The Turf, a remarkable seedy little dive down by Pike Place Market, is being pushed out of its space by its landlords. (A number of low income housing units in the same building will most likely also be cleared out soon as well.) There’s something about that place, I can’t quite put my finger on it. It’s unnerving.
The fragments I’ve been piecing together don’t really do the place justice. To really fill out the picture, read the hard-boiled portrait of an evening at the Turf that the Stranger published a couple of years ago along with this more balanced obituary of the Turf’s former owner from Real Change.
I ate lunch there once. I dragged a reluctant coworker with me, telling him that we had to at least try it once. The less than mediocre meal left us both with sour stomachs. I remained upbeat, happy to have had at least tried the place out. My friend didn’t feel the same way.
I took a long walk in the morning on January 1, 2000. I walked past The Turf on my way down to the waterfront and saw an old acquaintance, Brian, sitting in a booth by the window. He was sitting with a woman and a little boy.
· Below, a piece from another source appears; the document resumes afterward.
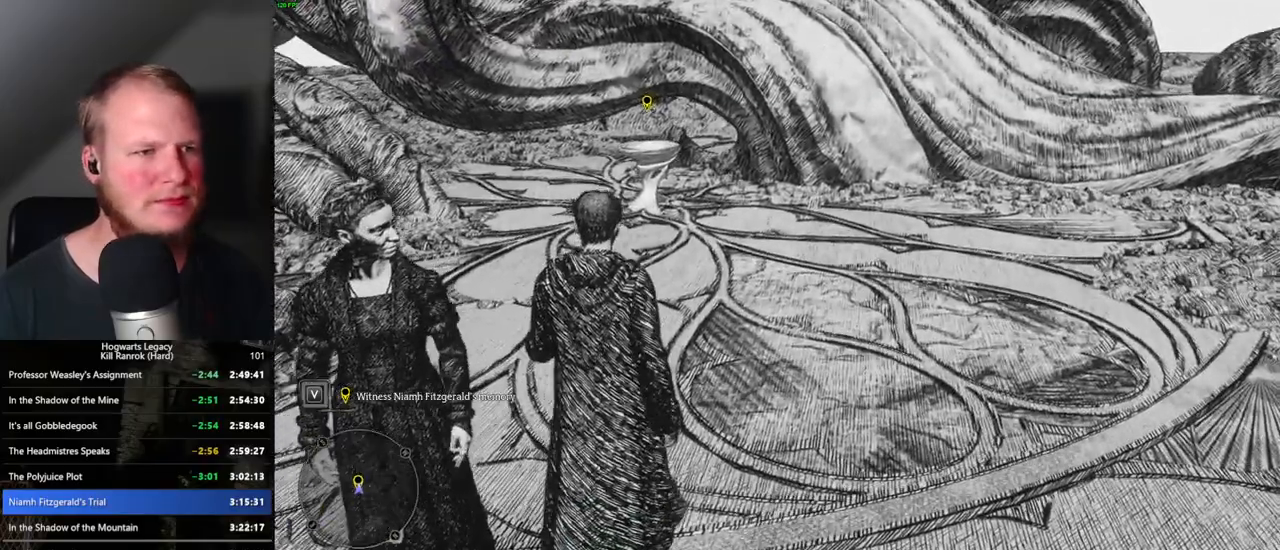
{"keys": ["w"], "mouse": [], "events": []}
Brian glanced out at me; and there was a quick flash of what might have been both recognition and irritation on his face before he turned back to his companions.
Continuing down Pike, I tried to decode the scene. Brian and his friends seemed out of place at the Turf – perhaps they’d settled on the Turf because everything else was closed on the first day of 2000. Brian was talking to the kid, moving his arms in wide animated gestures. The kid sat stiffly, playing along, but clearly not comfortable with either his surroundings or Brian. The woman sat silently beside the boy, politely biding her time.
The Turf is moving into the space left open by the recently closed, equally divey, Olympic Broiler. There’s a little packet of strawberry jam stuck up against one of the windows at the Olympic Broiler. It seems to have fallen from the adjacent booth. I’m fairly certain it’s been there for at least a year. That packet of jam sits there in the window, at eye-level to pedestrians walking by; its label fading and its contents cooking in the dim sunlight. I’m curious about whether the Turf management are going to leave it there.
Also, paper towels. There are old paper towels stuck in another window at the Olympic Broiler.